Problem description: Check each line of the entries. Copy the ones that contain the string "header".

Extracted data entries

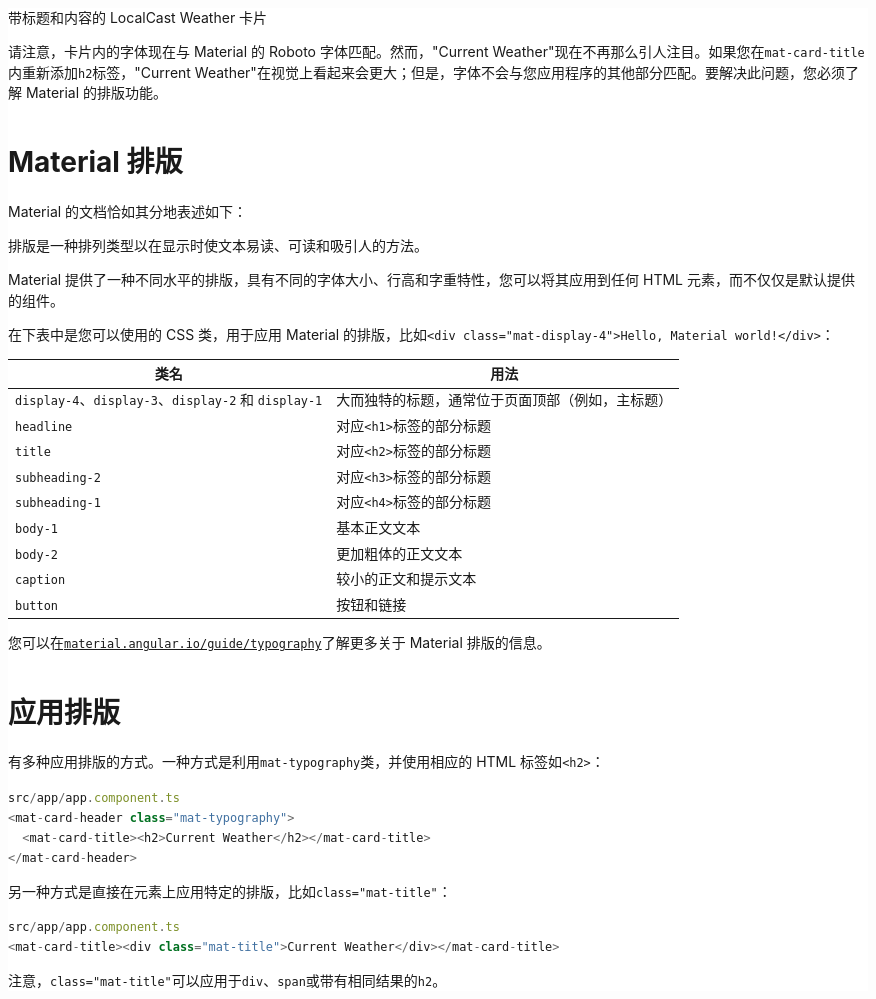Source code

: 带标题和内容的 LocalCast Weather 卡片

请注意，卡片内的字体现在与 Material 的 Roboto 字体匹配。然而，"Current Weather"现在不再那么引人注目。如果您在`mat-card-title`内重新添加`h2`标签，"Current Weather"在视觉上看起来会更大；但是，字体不会与您应用程序的其他部分匹配。要解决此问题，您必须了解 Material 的排版功能。

# Material 排版

Material 的文档恰如其分地表述如下：

排版是一种排列类型以在显示时使文本易读、可读和吸引人的方法。

Material 提供了一种不同水平的排版，具有不同的字体大小、行高和字重特性，您可以将其应用到任何 HTML 元素，而不仅仅是默认提供的组件。

在下表中是您可以使用的 CSS 类，用于应用 Material 的排版，比如`<div class="mat-display-4">Hello, Material world!</div>`：

| **类名** | **用法** |
| --- | --- |
| `display-4`、`display-3`、`display-2` 和 `display-1` | 大而独特的标题，通常位于页面顶部（例如，主标题） |
| `headline ` | 对应`<h1>`标签的部分标题 |
| `title ` | 对应`<h2>`标签的部分标题 |
| `subheading-2` | 对应`<h3>`标签的部分标题 |
| `subheading-1` | 对应`<h4>`标签的部分标题 |
| `body-1` | 基本正文文本 |
| `body-2` | 更加粗体的正文文本 |
| `caption ` | 较小的正文和提示文本 |
| `button` | 按钮和链接 |

您可以在[`material.angular.io/guide/typography`](https://material.angular.io/guide/typography)了解更多关于 Material 排版的信息。

# 应用排版

有多种应用排版的方式。一种方式是利用`mat-typography`类，并使用相应的 HTML 标签如`<h2>`：

```ts
src/app/app.component.ts 
<mat-card-header class="mat-typography">
  <mat-card-title><h2>Current Weather</h2></mat-card-title>
</mat-card-header>
```

另一种方式是直接在元素上应用特定的排版，比如`class="mat-title"`：

```ts
src/app/app.component.ts 
<mat-card-title><div class="mat-title">Current Weather</div></mat-card-title>
```

注意，`class="mat-title"`可以应用于`div`、`span`或带有相同结果的`h2`。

Completed exercise:
<mat-card-header class="mat-typography">
</mat-card-header>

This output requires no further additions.